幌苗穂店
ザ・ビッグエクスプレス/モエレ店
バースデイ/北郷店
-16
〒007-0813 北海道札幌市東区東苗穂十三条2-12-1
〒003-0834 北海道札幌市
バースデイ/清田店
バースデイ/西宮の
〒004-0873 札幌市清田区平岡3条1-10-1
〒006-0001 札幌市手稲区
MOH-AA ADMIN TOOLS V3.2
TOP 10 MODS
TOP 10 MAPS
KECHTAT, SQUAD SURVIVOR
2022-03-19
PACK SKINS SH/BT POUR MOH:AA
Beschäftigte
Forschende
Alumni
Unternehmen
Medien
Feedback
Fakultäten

---

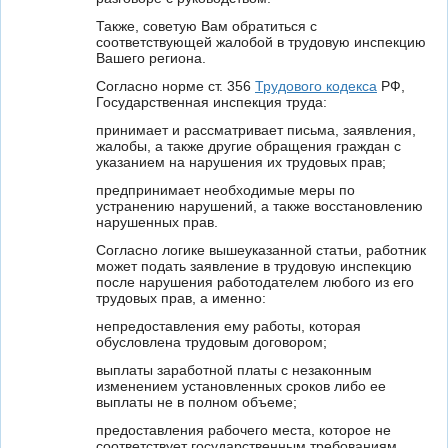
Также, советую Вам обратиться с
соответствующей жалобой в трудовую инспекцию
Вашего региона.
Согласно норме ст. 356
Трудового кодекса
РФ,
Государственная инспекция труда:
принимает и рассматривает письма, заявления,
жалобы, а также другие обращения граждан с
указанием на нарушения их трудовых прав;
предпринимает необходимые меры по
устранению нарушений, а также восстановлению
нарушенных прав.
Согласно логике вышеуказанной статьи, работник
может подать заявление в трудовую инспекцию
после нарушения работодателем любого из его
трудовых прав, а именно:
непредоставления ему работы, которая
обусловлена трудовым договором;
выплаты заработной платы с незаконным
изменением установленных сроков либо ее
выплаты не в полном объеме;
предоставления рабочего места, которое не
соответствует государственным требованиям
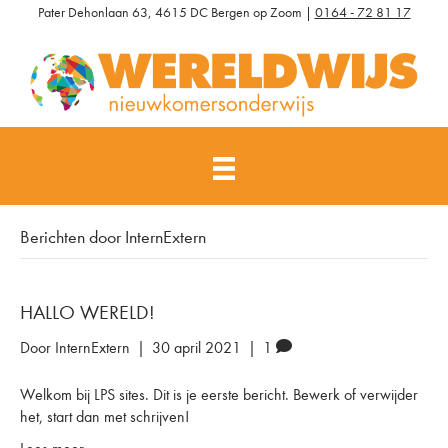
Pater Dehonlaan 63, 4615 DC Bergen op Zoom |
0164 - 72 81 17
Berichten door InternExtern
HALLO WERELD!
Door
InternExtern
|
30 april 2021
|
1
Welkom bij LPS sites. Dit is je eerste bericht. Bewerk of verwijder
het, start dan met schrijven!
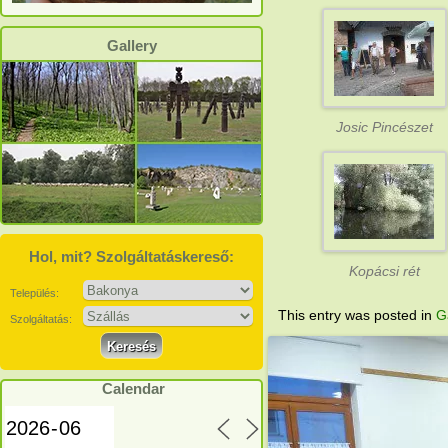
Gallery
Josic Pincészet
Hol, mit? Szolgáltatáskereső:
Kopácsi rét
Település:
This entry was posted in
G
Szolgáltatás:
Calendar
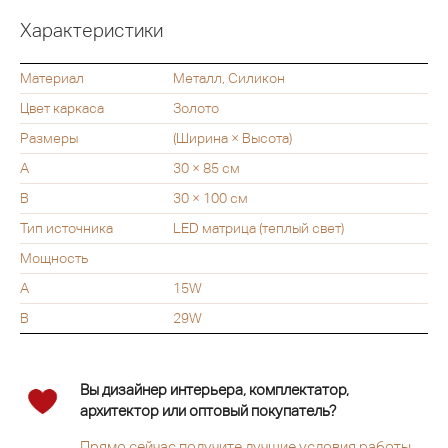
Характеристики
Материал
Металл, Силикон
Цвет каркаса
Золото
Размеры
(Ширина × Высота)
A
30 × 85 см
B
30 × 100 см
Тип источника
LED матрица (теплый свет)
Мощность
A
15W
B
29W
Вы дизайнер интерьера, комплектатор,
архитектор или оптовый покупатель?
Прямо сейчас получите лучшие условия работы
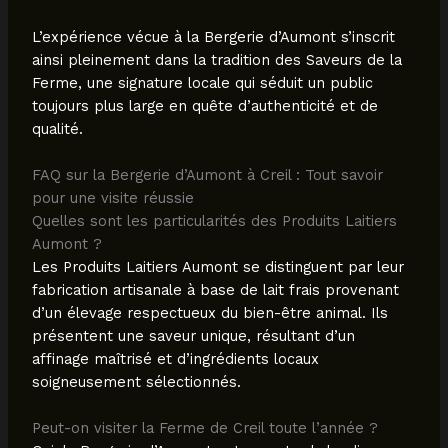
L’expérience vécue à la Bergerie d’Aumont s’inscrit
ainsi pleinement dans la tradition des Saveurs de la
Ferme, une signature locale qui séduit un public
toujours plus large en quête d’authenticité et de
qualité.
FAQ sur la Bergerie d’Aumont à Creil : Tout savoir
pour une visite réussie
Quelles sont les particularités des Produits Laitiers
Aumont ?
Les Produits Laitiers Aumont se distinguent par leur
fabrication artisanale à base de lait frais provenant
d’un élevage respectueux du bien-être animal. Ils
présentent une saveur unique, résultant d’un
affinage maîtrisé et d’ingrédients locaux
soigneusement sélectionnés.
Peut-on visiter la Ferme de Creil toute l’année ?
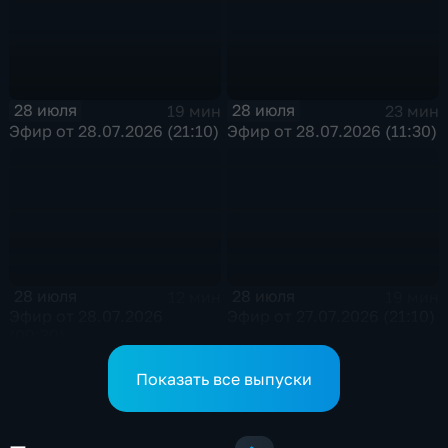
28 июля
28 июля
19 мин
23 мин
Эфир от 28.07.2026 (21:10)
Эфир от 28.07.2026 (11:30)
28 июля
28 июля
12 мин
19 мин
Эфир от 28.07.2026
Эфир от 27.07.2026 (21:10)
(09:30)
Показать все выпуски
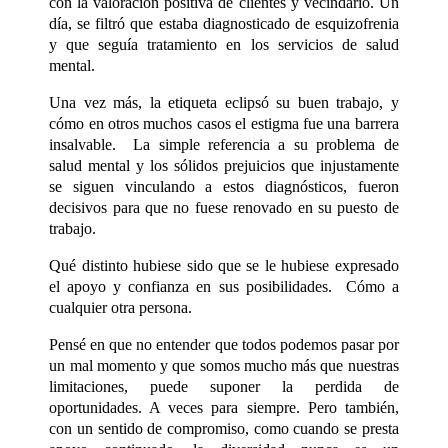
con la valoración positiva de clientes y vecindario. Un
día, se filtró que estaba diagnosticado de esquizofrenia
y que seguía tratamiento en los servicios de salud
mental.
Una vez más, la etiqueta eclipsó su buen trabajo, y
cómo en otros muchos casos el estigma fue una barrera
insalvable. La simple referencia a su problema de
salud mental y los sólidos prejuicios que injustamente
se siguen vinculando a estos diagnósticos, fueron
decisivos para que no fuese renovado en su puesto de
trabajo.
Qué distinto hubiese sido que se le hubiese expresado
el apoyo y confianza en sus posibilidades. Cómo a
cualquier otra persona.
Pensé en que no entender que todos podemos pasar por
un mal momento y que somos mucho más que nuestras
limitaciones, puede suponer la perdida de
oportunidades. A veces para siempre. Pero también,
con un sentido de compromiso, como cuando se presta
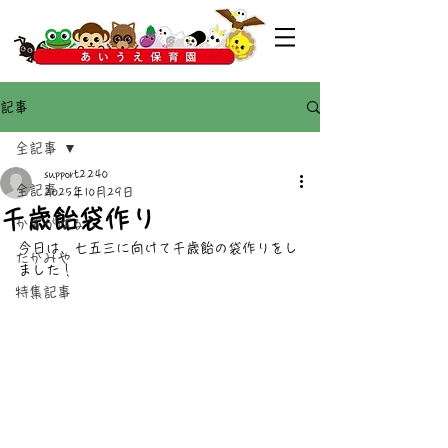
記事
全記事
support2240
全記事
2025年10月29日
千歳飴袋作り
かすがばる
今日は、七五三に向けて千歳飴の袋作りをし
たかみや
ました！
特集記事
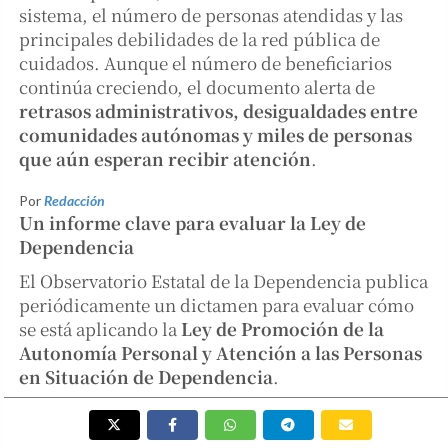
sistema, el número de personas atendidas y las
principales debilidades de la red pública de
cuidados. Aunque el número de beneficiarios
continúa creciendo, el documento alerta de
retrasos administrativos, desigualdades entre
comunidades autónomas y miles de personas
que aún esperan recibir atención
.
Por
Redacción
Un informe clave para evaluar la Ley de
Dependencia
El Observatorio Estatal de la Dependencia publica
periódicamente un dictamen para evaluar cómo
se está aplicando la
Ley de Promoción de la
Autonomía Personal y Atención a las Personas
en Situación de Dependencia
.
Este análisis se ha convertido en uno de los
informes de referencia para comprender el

WHAT TO DO
The lines to return are those in the entries above that hold "Creil".

EXERCISE RESULT
FAQ sur la Bergerie d’Aumont à Creil : Tout savoir
Peut-on visiter la Ferme de Creil toute l’année ?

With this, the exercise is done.